--- TASK INSTRUCTIONS ---
Report every line from the following entries that contains the string "bowl".

--- GIVEN ENTRIES ---
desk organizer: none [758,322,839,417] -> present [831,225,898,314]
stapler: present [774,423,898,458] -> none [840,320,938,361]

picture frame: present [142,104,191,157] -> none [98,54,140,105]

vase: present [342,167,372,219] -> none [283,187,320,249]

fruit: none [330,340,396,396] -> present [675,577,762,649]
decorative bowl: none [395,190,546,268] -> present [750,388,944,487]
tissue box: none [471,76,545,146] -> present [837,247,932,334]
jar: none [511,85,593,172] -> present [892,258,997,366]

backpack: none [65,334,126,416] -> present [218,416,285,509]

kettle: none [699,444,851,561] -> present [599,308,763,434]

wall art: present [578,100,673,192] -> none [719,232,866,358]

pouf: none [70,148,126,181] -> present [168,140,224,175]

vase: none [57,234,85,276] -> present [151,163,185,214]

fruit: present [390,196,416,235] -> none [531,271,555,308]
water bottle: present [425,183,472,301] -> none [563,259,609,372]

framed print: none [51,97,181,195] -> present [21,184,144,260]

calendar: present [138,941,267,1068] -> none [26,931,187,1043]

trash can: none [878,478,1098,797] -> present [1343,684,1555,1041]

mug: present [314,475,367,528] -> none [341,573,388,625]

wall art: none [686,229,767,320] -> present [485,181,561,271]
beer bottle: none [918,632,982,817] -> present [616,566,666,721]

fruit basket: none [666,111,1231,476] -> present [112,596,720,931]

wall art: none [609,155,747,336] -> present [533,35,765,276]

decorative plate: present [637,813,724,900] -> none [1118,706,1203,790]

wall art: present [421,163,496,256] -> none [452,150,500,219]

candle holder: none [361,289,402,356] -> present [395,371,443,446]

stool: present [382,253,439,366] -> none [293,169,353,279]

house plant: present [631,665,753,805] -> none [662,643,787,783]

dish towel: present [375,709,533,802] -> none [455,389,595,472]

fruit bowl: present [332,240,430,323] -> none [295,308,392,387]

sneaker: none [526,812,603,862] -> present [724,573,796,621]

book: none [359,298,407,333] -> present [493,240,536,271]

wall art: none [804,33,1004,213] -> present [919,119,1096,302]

--- WRITTEN SOLUTION ---
decorative bowl: none [395,190,546,268] -> present [750,388,944,487]
fruit bowl: present [332,240,430,323] -> none [295,308,392,387]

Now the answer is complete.